My eyes meet his, and I scowl.

I don’t really know how I feel about the man. He took Lah from us in a way I can’t really fathom, and even though he has returned her, the method of return is too odd, and I don’t understand what has happened to my little girl. Part of me is grateful she is back and seems healthy again, but another part of me is mistrusting; I don’t know why he has returned or what he will do next. I have been ignoring his presence for the most part, hoping he will just disappear again.

Beh repeats the sound she made again and again, and I realize she must be saying his name-sound. I look from her to him again, and his blue, Beh-like eyes flicker between mine. I don’t want to acknowledge him because all I really want is for him to leave quickly and never return.

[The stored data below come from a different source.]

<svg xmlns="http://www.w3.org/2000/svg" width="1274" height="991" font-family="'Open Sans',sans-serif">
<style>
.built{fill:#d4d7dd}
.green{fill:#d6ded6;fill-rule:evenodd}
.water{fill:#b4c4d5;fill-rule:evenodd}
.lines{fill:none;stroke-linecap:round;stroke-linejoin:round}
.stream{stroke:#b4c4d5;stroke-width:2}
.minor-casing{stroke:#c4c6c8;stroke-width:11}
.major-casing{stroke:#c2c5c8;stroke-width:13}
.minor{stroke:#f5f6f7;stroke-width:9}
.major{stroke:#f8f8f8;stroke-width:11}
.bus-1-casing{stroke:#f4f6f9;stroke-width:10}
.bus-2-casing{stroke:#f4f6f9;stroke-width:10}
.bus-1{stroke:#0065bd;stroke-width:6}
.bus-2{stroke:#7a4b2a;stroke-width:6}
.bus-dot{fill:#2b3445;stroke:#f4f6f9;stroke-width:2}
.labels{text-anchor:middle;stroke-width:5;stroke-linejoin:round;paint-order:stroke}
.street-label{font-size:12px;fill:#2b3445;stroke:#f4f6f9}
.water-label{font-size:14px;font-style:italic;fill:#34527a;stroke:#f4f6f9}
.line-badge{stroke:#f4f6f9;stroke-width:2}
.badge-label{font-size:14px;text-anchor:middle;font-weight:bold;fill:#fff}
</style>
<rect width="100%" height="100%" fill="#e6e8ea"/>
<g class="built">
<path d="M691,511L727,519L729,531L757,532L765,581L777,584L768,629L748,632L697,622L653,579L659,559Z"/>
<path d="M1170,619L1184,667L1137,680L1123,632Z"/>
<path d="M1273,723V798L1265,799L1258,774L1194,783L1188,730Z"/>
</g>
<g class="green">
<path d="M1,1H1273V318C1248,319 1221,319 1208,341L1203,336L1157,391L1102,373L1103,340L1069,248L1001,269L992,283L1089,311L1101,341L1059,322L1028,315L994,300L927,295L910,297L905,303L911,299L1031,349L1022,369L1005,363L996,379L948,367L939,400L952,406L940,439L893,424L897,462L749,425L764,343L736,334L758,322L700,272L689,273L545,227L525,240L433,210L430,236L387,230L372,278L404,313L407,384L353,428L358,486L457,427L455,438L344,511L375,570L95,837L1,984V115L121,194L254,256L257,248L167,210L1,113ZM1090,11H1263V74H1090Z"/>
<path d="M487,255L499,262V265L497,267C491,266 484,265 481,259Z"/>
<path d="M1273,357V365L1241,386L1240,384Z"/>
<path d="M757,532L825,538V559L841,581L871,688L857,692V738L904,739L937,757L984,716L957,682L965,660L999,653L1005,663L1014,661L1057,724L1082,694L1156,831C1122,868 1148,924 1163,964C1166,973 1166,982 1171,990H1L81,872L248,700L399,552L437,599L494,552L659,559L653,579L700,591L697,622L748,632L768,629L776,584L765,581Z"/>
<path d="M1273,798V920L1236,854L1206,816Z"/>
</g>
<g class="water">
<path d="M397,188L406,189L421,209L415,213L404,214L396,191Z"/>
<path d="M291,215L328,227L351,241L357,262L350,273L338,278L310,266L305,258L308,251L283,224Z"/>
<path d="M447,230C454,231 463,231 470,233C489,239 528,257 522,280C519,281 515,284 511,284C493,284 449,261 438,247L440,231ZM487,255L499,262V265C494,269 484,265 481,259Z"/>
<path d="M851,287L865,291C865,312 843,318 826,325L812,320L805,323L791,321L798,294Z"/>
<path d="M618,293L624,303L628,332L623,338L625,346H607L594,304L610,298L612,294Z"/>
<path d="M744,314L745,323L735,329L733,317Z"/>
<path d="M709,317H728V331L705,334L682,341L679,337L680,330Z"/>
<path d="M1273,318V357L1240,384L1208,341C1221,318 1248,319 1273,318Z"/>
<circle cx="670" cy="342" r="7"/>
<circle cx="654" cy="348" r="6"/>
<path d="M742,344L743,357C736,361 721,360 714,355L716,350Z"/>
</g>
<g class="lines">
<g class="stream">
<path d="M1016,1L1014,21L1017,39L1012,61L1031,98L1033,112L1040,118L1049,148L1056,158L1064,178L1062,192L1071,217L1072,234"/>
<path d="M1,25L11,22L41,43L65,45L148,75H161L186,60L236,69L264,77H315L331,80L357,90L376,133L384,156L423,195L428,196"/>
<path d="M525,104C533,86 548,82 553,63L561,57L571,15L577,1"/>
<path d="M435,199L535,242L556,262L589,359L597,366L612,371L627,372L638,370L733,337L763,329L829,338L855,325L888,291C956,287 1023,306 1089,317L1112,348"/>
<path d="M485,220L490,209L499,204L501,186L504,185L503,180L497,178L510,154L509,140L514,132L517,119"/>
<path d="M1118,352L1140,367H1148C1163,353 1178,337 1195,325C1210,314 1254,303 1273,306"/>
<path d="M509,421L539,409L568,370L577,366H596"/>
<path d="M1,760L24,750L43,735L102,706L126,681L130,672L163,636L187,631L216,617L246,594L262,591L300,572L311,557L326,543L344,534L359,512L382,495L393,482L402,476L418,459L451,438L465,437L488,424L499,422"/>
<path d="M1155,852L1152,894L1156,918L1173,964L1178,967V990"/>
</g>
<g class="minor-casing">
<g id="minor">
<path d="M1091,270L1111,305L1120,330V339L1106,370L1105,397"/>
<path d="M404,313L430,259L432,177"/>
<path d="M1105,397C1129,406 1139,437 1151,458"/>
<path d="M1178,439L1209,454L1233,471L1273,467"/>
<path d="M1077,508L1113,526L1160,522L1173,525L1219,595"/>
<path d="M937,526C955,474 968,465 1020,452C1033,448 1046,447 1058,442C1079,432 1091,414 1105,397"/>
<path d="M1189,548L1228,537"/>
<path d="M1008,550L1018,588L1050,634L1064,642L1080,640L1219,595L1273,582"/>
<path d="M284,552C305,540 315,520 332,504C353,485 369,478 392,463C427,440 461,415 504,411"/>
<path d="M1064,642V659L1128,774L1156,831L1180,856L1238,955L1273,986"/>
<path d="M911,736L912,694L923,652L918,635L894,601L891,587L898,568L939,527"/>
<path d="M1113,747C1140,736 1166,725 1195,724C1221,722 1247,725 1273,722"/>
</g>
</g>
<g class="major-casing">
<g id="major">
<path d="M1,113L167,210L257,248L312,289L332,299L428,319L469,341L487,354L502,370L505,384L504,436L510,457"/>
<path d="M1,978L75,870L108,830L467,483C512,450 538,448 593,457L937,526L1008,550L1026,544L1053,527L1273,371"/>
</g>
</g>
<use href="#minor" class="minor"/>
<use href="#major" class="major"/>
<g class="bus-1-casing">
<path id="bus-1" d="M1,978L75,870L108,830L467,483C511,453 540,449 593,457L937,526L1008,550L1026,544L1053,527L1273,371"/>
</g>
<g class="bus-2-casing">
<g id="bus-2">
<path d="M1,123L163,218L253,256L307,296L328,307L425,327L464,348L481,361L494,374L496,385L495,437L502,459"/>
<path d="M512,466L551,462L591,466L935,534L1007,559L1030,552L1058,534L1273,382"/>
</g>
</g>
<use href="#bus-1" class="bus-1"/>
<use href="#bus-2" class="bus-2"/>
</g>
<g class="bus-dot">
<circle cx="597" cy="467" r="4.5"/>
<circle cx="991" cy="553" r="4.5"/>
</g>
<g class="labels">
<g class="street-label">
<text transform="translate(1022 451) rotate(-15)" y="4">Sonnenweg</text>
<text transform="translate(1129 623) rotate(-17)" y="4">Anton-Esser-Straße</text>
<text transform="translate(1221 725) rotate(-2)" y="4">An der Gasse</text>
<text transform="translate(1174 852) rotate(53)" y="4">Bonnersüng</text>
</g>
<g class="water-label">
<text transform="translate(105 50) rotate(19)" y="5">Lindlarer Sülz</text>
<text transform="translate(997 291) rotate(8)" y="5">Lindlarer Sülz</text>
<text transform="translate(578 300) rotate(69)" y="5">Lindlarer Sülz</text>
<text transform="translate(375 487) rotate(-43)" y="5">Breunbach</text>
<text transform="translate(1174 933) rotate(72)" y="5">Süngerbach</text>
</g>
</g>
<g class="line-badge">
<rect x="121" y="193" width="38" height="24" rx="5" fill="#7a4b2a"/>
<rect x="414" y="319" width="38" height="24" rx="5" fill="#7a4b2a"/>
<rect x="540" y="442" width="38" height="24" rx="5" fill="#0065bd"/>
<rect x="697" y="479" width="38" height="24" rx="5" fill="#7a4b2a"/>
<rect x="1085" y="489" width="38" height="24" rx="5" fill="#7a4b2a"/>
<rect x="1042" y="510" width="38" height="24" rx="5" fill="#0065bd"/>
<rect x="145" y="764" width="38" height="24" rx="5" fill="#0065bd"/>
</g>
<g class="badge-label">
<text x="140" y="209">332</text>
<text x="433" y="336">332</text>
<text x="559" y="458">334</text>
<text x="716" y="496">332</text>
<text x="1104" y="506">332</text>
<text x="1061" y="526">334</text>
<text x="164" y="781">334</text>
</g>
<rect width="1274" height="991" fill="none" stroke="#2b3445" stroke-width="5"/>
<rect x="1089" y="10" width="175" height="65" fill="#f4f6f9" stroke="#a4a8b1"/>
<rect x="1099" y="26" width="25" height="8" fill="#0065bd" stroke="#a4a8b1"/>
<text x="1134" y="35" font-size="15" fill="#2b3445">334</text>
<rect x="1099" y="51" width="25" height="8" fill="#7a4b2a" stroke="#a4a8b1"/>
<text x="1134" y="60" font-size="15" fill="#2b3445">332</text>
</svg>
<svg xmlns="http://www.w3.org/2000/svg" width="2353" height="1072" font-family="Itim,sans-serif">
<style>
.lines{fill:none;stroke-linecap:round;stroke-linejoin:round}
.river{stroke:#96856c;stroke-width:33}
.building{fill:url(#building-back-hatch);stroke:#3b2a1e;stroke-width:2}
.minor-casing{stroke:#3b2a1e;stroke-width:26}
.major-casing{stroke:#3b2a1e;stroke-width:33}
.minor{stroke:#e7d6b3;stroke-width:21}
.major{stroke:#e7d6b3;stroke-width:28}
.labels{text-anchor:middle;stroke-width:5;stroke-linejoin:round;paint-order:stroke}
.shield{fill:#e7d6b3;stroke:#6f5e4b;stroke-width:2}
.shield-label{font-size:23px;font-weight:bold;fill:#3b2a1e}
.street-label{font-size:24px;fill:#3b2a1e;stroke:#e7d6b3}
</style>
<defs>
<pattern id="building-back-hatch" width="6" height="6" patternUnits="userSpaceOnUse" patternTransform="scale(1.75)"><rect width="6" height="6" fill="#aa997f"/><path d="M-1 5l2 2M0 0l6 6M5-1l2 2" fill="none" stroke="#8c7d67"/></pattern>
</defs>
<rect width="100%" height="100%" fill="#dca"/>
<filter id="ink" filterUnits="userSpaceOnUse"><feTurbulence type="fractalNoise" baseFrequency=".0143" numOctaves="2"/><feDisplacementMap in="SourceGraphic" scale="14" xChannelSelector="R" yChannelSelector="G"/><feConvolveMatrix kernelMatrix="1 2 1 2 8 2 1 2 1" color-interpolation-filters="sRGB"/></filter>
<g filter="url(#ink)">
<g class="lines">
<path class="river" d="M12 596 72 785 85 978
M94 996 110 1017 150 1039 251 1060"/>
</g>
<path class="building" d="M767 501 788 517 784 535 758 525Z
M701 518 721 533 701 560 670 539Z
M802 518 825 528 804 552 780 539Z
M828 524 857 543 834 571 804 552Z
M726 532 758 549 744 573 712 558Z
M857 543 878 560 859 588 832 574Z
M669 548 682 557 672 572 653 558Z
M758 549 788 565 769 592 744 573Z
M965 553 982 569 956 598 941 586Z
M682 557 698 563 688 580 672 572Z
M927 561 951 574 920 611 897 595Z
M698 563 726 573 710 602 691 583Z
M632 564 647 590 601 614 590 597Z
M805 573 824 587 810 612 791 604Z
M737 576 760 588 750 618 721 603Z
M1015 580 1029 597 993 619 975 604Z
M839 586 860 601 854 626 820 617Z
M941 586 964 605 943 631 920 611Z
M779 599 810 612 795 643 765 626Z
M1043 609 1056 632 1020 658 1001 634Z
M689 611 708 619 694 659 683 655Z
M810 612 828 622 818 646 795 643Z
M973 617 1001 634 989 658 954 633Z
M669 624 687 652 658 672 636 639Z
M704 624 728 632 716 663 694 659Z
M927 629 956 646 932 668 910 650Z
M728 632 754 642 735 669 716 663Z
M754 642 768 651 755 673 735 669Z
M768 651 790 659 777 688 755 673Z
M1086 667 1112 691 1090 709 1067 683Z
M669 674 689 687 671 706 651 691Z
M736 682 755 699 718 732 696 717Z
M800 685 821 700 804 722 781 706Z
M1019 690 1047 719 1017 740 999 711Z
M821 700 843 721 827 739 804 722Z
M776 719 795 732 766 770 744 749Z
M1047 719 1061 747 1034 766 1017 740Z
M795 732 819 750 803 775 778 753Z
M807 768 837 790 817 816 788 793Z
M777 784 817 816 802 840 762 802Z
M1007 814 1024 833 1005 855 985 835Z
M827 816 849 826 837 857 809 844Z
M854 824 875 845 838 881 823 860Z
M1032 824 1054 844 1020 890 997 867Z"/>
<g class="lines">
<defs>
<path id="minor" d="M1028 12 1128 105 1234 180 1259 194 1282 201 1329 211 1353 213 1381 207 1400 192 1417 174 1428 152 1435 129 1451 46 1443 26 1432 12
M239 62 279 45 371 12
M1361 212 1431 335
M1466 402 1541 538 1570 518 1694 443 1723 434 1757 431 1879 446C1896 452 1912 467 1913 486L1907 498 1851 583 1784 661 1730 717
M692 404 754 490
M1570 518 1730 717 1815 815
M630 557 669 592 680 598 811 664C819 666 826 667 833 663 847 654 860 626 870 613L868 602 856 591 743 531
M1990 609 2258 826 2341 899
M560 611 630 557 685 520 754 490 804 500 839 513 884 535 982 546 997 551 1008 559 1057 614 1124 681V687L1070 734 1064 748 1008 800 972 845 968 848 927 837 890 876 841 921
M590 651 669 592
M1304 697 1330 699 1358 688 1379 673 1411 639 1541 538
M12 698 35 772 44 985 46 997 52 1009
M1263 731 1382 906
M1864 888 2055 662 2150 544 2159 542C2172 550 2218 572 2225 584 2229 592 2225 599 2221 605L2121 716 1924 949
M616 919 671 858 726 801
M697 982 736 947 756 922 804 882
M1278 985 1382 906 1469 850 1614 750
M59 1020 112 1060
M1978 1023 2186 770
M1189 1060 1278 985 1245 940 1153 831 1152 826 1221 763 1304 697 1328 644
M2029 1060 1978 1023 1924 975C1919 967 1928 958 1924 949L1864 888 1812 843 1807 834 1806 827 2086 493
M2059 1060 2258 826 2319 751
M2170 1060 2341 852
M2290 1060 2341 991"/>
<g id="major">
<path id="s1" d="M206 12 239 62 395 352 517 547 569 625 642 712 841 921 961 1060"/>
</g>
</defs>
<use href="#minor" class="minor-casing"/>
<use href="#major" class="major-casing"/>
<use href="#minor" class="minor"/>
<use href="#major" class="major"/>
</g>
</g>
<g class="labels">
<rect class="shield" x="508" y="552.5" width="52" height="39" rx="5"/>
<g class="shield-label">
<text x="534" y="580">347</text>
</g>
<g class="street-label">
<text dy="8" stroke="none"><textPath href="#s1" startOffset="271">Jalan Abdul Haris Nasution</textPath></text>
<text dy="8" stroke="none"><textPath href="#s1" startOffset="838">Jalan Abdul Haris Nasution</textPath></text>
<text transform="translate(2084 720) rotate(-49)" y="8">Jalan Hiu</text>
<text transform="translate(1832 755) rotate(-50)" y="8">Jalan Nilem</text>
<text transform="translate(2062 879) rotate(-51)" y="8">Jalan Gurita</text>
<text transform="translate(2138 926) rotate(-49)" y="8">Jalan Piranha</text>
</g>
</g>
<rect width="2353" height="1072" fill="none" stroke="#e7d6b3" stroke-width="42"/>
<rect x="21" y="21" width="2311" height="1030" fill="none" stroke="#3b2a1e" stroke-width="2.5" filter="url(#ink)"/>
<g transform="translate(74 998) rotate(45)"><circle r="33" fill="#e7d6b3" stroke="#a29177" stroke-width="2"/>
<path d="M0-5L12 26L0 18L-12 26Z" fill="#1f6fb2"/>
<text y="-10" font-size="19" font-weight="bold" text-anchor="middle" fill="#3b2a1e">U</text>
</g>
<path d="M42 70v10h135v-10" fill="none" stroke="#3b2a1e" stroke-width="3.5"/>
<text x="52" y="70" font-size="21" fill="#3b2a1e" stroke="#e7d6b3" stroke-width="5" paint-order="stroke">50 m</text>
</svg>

Lee chooses that moment to begin to make his own noises.


Da da da da da!”

Beh beams at him as she repeats the sounds he makes. Lah’s feet kick out in her sleep, and I turn my attention back to her, rubbing her toes until she slumbers more deeply. Beh reaches over and she places her hand on top of mine.


Dad,” she says again.

I meet her eyes before briefly glancing back at her father. My eyes drop to my meal, but I am no longer hungry. Instead of eating more, I reach over and take Lee from Beh, pick Lah up in my other arm, and walk outside of the cave with both of them.

The sunshine is warm, and I know summer will be upon us soon. I take both of the babies near the ravine and not near the field where Beh’s father keeps appearing and disappearing. I don’t want them too close to the area at all. Lee is squirmy and wants to move about on his own. I place him on the ground, watching him carefully as I rock Lah in my arms.

I’m tired and confused, and I hope a little time away from
Dad
will clear my head. At least I am provided with a distraction in the form of my son, who tries to put most everything he can grab off the ground into his mouth. While balancing Lah on my knee, I take things away from his little hands despite his protests.

I hear my mate’s sounds behind me and look over my shoulder at her and Dad coming out of the cave. He holds a small black rectangle in his hand—one I have seen him carry before. My heart begins to pound, and I quickly grab Lee and pull him back into my arms. Beh and Dad walk toward me, and I walk a few steps backwards.